Nowadays, new deposits are rarely developed for ore extraction, which is why partially depleted mines continue to operate. Due to the decrease in the concentration of valuable material, e.g. copper ores in most mines, the mass of material to be processed increases in order to obtain the same amount of the end product. This also increases the amount of water and energy used to extract these raw materials.
One way to counteract this depletion is to pre-concentrate the material stream by sensor-based sorting. In this process, tailings, the processing of which contributes only a minimal share to the end product, are removed early in the process chain. Since the crushing and grinding of the rocks in the mining operation requires large amounts of energy, there is great potential for savings here. Pre-sorting the material stream thus enables a reduction in the resources expended per ton of end product, such as energy and water, as well as consumables and reagents in the later process steps.

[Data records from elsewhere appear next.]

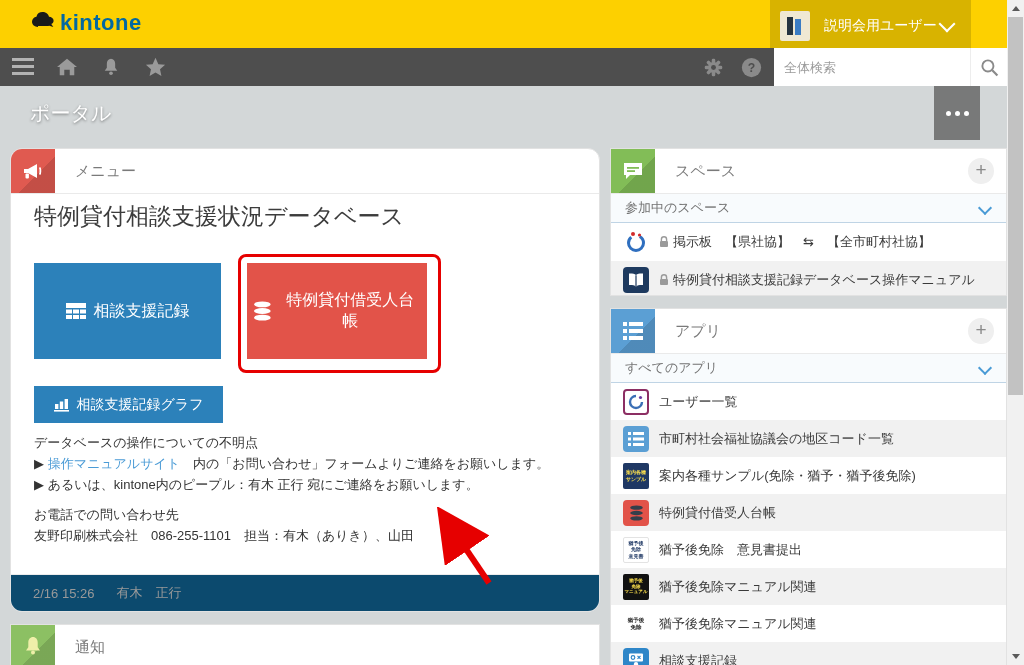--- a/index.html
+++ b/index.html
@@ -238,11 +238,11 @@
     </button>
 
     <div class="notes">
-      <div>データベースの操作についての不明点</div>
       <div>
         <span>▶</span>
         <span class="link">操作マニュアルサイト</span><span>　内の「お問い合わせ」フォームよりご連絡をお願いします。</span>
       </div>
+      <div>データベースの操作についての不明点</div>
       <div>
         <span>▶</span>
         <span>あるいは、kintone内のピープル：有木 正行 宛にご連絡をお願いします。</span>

The basis of such sorting is a sensor system that makes a prediction of the concentration of the desired mineral or element for each individual particle. Of the possible sensor technologies for sorting, ME-XRT (multi-energy X-ray transmission imaging) and LIBS (laser-induced breakdown spectroscopy) were selected because they can provide complementary compositional information. ME-XRT is a transmission technique and provides information on the total irradiated volume of the sample, but is limited in the accuracy of elemental information, as it only provides information correlated with the effective atomic number. LIBS, on the other hand, is limited in analysis to a comparatively small area of the surface, but can provide more accurate information about the composition of chemical elements. By fusing the data from both sensor systems, the gain in accuracy of the prediction of the concentration that can be achieved as a result should be demonstrated. The accuracy of the prediction of the concentration should be studied using conventional methods for each sensor technology separately as a reference value. Using machine learning (ML) methods, specifically deep neural networks, the data from the sensor technologies should be examined both individually and in combination (data fusion).
The accuracy of the prediction of the concentration of the desired mineral or element should then be used to derive the possible savings in water and energy with appropriate presorting. Furthermore, the usability of the sensor information in the overall geological picture should be investigated. This should be demonstrated using Chilean copper and iron ores as an example.